TASK INSTRUCTIONS: Lines from the listing below that contain the string "center" are to be reported.

SOURCE MATERIAL:
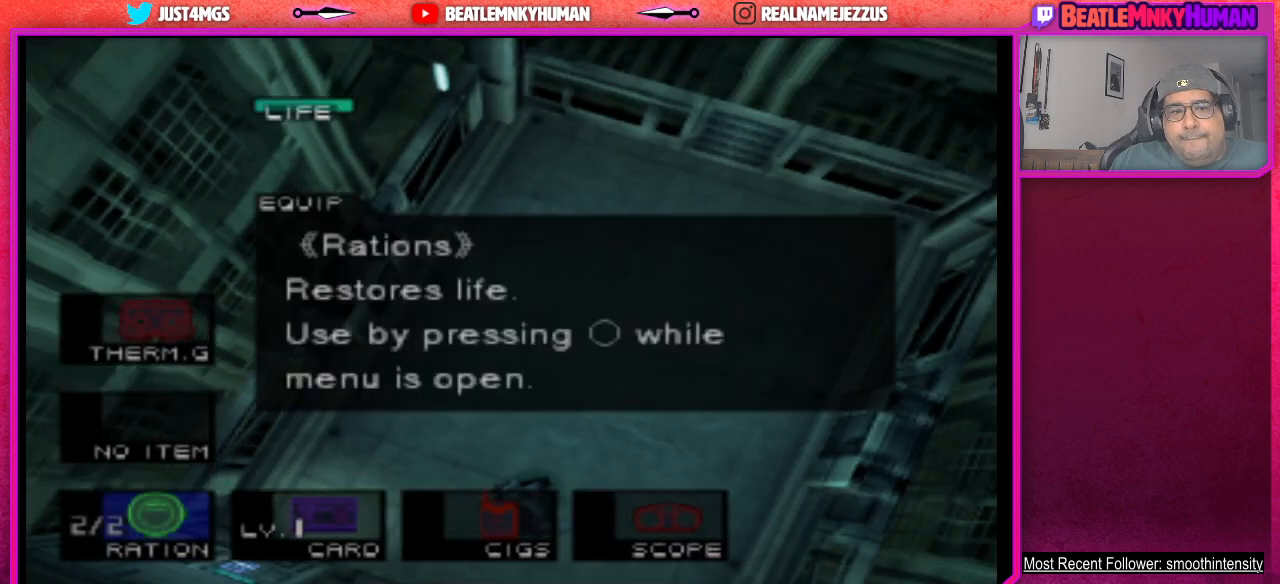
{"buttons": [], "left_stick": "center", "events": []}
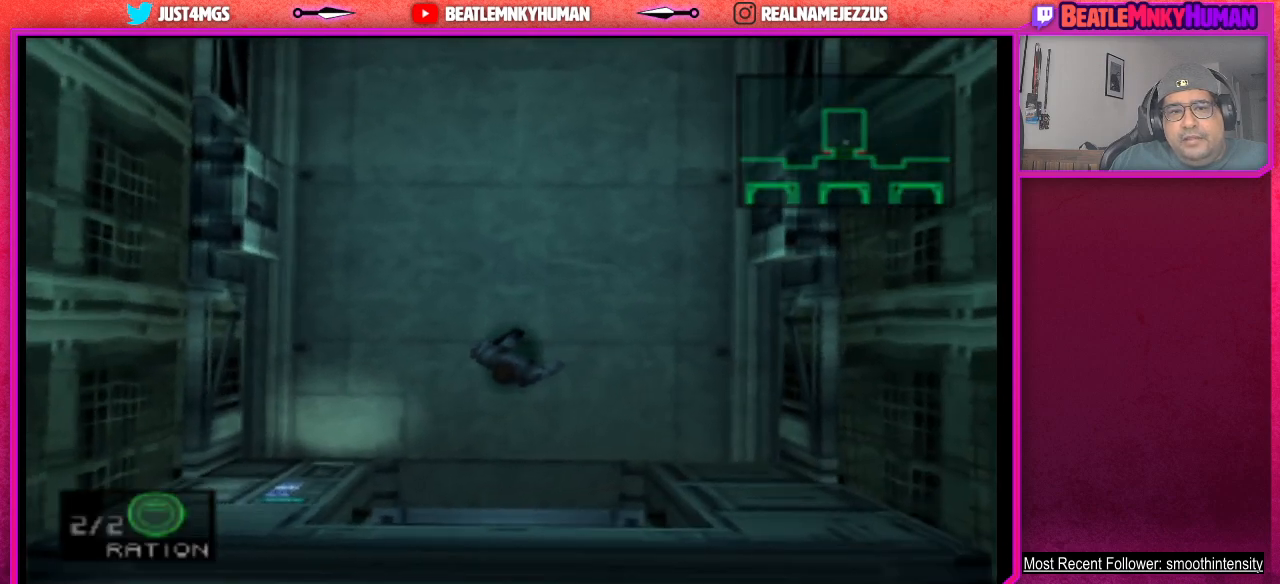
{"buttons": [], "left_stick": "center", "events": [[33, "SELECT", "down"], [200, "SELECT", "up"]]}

---

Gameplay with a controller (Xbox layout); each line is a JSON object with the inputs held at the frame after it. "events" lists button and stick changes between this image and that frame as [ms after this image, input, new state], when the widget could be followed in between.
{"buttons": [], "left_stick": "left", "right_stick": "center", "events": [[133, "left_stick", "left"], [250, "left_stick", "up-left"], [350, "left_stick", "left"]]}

COMPLETED EXERCISE:
{"buttons": [], "left_stick": "center", "events": []}
{"buttons": [], "left_stick": "center", "events": [[33, "SELECT", "down"], [200, "SELECT", "up"]]}
{"buttons": [], "left_stick": "left", "right_stick": "center", "events": [[133, "left_stick", "left"], [250, "left_stick", "up-left"], [350, "left_stick", "left"]]}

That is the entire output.